*ИСХОДНЫЙ ТЕКСТ*:
Сережа очень пустой

Фото В.ГОРТИНСКОГО/ Пресс-служба Театра Наций
Фото В.ГОРТИНСКОГО/ Пресс-служба Театра Наций

Роман Дмитрия Данилова “Саша, привет!” написан в жанре антиутопии и сосредоточен по преимуществу на рутине абсурдной жизни – мелкой моторике бытия, как сказано в одной из рецензий на книгу. Неслучайно среди 82 эпизодов романа есть много идентичных – и чем ближе к финалу, тем дословных повторений становится все больше. Одноименный же спектакль Театра Наций в постановке Марата Гацалова переводит историю в несколько иной план, опуская много встреч и подробностей, хоть и сделан по авторской инсценировке.

Режиссер вместе с художником Николаем Симоновым пытается вывести формулу описанного Даниловым режима всеобщей гуманизации, представить облик и нравы идеального карательного учреждения – порождения этого режима. Комбинат СК, где за аббревиатурой спрятана смертная казнь, недвусмысленно олицетворяет в спектакле весь мир, во всяком случае, в перспективе явно планирует до него расшириться. Люди здесь существуют в мрачном вселенском тире – черно-белом саду мишеней, напоминающих деревца в кадках, то и дело переставляемых и формирующих очередное нехитрое пространство, будь то кабинет начальника, камера заключенного, коридор или пляж.

*ЗАДАНИЕ 1*: Процитируйте без изменений отрывок рецензии на спектакль «Саша, привет!» от слов «Режиссер вместе с» до слов «коридор или пляж.» включительно.

*ИСХОДНЫЕ ЗАПИСИ*:
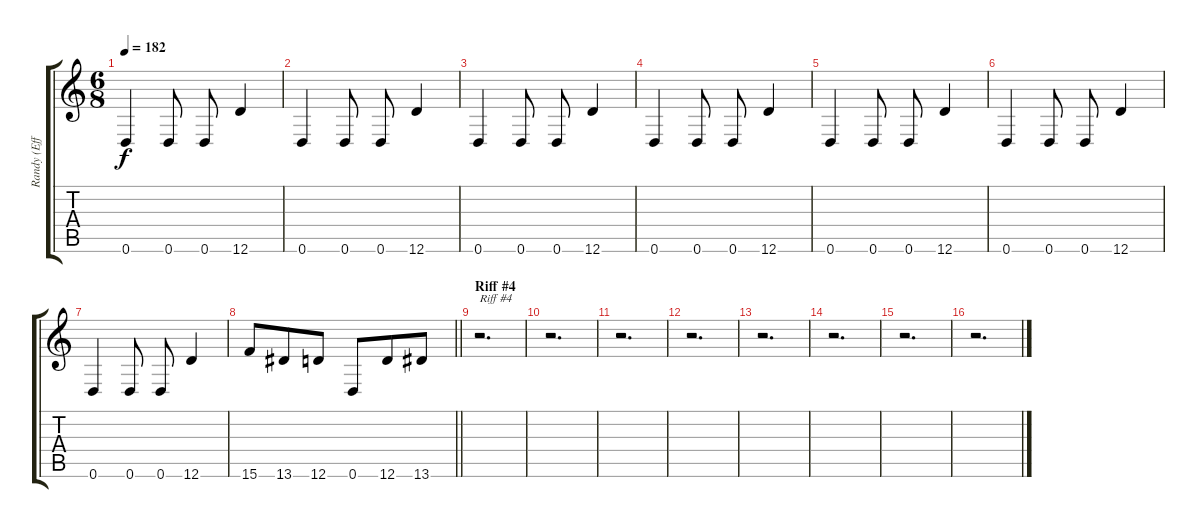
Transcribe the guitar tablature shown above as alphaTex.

\track ("Randy (Effect Guitar)" "Randy (Eff") {instrument electricguitarmuted}
\staff {score tabs}
\tuning (E4 B3 G3 D3 A2 D2) {hide}
\ts (6 8)
\tempo 182
\clef g2
\ks c
0.6.4{dy f} 0.6.8 0.6.8 12.6.4 |
0.6.4 0.6.8 0.6.8 12.6.4 |
0.6.4 0.6.8 0.6.8 12.6.4 |
0.6.4 0.6.8 0.6.8 12.6.4 |
0.6.4 0.6.8 0.6.8 12.6.4 |
0.6.4 0.6.8 0.6.8 12.6.4 |
0.6.4 0.6.8 0.6.8 12.6.4 |
\barLineRight lightlight
15.6.8 13.6.8 12.6.8 0.6.8 12.6.8 13.6.8 |
\section ("" "Riff #4")
r.2{d txt "Riff #4"} |
r.2{d} |
r.2{d} |
r.2{d} |
r.2{d} |
r.2{d} |
r.2{d} |
r.2{d}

*ЗАДАНИЕ 2*: Выведите без изменений все строки записей, приведенных выше после рецензии. Изображения в ответ не включайте.

*РЕШЕНИЕ 1*:
Режиссер вместе с художником Николаем Симоновым пытается вывести формулу описанного Даниловым режима всеобщей гуманизации, представить облик и нравы идеального карательного учреждения – порождения этого режима. Комбинат СК, где за аббревиатурой спрятана смертная казнь, недвусмысленно олицетворяет в спектакле весь мир, во всяком случае, в перспективе явно планирует до него расшириться. Люди здесь существуют в мрачном вселенском тире – черно-белом саду мишеней, напоминающих деревца в кадках, то и дело переставляемых и формирующих очередное нехитрое пространство, будь то кабинет начальника, камера заключенного, коридор или пляж.

*РЕШЕНИЕ 2*:
Transcribe the guitar tablature shown above as alphaTex.

\track ("Randy (Effect Guitar)" "Randy (Eff") {instrument electricguitarmuted}
\staff {score tabs}
\tuning (E4 B3 G3 D3 A2 D2) {hide}
\ts (6 8)
\tempo 182
\clef g2
\ks c
0.6.4{dy f} 0.6.8 0.6.8 12.6.4 |
0.6.4 0.6.8 0.6.8 12.6.4 |
0.6.4 0.6.8 0.6.8 12.6.4 |
0.6.4 0.6.8 0.6.8 12.6.4 |
0.6.4 0.6.8 0.6.8 12.6.4 |
0.6.4 0.6.8 0.6.8 12.6.4 |
0.6.4 0.6.8 0.6.8 12.6.4 |
\barLineRight lightlight
15.6.8 13.6.8 12.6.8 0.6.8 12.6.8 13.6.8 |
\section ("" "Riff #4")
r.2{d txt "Riff #4"} |
r.2{d} |
r.2{d} |
r.2{d} |
r.2{d} |
r.2{d} |
r.2{d} |
r.2{d}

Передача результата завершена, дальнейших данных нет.